» WHAT THE TASK ASKS
Pick out every line in the listing below that contains the word "reaches". Case counts.

———

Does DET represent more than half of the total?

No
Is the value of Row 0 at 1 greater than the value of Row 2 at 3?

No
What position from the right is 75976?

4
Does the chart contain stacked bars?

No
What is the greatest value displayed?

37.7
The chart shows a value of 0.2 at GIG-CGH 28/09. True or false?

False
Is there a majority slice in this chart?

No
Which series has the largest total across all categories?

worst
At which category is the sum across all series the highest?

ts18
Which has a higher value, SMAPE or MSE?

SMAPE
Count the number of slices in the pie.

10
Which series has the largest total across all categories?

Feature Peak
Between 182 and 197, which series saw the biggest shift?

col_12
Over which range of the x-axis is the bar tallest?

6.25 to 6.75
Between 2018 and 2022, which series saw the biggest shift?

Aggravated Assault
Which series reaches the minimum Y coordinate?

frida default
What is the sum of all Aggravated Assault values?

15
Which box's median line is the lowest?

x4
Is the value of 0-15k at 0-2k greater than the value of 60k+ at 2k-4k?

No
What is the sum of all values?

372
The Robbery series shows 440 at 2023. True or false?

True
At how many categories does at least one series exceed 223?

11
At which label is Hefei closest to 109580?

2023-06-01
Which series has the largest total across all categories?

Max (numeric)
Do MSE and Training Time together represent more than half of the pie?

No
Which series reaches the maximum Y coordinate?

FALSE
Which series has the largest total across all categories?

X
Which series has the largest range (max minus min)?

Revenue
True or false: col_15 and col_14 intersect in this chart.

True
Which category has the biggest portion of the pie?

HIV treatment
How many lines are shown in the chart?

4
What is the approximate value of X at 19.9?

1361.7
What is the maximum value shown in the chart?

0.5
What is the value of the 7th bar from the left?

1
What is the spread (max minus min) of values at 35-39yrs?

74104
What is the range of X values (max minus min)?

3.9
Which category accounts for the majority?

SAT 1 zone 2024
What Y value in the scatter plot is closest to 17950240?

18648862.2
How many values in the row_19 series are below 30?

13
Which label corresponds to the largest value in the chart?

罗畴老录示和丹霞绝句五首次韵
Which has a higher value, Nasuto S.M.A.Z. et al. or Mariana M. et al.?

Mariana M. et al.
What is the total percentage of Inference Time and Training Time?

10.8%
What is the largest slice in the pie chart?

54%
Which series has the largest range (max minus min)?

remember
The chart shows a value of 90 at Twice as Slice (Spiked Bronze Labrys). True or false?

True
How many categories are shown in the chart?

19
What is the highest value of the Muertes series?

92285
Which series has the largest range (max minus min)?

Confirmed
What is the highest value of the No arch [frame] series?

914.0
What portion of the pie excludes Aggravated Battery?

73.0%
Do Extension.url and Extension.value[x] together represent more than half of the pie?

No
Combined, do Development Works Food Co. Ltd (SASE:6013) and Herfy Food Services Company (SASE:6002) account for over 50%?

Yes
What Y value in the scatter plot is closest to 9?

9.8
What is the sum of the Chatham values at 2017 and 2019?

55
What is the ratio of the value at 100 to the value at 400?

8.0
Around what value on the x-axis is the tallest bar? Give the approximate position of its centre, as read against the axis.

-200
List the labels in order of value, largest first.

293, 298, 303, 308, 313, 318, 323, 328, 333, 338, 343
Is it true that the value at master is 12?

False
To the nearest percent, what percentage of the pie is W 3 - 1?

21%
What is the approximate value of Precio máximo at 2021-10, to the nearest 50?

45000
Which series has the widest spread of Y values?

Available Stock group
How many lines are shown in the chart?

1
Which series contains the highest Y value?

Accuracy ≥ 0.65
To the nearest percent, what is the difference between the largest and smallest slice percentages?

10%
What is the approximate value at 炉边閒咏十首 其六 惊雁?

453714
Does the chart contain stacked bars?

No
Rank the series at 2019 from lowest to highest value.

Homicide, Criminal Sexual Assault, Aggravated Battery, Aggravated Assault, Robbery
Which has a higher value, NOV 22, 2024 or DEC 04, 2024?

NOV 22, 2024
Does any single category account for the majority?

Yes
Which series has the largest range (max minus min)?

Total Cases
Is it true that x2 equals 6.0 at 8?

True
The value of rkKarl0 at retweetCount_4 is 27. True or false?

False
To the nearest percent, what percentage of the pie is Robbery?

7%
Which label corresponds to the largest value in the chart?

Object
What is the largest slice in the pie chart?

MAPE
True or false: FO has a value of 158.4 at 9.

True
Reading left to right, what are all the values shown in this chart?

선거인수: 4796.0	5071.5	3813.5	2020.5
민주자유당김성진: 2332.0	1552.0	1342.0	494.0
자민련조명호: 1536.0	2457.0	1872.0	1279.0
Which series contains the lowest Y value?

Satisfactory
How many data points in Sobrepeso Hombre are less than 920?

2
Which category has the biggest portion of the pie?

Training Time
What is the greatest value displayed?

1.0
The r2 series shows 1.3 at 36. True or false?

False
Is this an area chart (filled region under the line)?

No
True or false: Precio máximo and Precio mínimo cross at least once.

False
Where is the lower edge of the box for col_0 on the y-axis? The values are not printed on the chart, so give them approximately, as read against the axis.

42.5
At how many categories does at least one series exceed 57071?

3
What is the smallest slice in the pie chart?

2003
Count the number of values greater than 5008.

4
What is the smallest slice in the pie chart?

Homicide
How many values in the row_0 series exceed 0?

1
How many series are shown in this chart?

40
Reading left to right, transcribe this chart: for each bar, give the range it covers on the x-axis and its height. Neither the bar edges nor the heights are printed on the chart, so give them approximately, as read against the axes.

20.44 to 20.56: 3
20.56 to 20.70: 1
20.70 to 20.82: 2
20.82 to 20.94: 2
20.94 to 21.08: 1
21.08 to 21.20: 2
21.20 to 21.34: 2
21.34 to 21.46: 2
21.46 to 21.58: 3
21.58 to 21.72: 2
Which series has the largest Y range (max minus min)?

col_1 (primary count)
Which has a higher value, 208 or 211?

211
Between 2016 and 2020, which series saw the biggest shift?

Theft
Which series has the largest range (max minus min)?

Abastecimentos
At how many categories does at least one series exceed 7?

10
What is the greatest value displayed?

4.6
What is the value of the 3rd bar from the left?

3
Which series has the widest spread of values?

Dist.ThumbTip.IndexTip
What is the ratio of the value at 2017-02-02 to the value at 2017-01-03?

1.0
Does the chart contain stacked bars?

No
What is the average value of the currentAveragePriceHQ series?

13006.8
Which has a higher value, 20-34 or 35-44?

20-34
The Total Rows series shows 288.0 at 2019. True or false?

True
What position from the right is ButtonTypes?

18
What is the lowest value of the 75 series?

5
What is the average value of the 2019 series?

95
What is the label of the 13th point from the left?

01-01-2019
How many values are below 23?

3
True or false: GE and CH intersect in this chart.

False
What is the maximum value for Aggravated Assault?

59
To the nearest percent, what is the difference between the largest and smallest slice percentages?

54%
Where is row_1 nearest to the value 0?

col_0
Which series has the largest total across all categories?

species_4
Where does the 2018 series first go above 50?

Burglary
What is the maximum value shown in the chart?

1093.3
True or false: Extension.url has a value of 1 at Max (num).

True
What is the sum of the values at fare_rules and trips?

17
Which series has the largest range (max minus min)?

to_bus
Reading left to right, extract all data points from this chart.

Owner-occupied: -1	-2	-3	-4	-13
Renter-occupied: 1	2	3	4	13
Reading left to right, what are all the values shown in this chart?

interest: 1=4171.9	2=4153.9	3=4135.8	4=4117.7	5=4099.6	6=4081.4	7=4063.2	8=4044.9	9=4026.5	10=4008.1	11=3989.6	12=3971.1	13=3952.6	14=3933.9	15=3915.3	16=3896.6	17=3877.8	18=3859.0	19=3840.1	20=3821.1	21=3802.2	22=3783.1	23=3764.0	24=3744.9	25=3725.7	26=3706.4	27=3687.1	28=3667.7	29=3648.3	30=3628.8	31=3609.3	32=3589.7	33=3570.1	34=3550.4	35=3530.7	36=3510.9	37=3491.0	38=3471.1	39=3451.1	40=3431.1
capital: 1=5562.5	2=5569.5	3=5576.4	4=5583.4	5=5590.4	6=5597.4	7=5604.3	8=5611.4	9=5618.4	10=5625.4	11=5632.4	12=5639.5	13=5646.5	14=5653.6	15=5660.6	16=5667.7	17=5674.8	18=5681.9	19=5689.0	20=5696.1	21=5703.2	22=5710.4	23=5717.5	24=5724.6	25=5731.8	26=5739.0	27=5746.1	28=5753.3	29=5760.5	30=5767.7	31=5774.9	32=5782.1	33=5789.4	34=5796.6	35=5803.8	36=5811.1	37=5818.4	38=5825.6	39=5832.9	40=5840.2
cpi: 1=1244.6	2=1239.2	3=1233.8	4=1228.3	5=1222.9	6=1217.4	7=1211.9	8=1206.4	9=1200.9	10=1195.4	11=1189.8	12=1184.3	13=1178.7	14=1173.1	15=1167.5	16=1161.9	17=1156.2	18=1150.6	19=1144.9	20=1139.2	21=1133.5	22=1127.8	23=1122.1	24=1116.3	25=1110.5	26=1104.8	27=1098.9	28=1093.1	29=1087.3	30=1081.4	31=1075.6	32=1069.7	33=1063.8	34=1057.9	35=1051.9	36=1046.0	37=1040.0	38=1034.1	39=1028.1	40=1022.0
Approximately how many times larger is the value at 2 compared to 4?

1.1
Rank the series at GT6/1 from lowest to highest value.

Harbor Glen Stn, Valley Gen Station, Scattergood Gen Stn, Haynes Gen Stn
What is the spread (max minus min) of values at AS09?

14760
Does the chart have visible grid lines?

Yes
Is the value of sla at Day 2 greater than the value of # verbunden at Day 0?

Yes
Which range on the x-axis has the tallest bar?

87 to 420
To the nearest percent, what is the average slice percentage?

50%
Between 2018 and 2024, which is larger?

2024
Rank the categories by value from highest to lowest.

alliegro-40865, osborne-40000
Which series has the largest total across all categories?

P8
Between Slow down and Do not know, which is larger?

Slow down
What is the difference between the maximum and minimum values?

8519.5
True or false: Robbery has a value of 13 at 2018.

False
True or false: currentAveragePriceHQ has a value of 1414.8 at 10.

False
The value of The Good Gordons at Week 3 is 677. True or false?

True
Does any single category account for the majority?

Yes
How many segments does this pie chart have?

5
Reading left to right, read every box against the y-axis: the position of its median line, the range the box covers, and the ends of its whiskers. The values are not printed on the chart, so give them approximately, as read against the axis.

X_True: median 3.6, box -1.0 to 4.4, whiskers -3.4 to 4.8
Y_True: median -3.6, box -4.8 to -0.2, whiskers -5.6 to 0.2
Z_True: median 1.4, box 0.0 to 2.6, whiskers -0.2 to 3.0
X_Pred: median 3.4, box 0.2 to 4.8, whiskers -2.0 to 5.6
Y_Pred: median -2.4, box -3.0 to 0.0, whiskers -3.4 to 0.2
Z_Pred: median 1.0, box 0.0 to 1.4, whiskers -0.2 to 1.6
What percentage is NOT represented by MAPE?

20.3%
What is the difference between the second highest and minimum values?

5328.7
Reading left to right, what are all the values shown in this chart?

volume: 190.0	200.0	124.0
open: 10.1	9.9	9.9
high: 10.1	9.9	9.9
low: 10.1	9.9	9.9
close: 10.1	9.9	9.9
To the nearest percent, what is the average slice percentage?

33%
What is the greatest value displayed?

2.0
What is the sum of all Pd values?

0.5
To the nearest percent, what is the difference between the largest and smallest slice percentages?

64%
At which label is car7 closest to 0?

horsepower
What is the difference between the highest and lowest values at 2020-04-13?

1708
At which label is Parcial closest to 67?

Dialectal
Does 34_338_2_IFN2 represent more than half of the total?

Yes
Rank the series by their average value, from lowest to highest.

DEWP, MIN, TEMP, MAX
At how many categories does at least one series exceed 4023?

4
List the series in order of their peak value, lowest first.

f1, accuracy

———

» RESULT FOR THIS EXERCISE
Which series reaches the minimum Y coordinate?
Which series reaches the maximum Y coordinate?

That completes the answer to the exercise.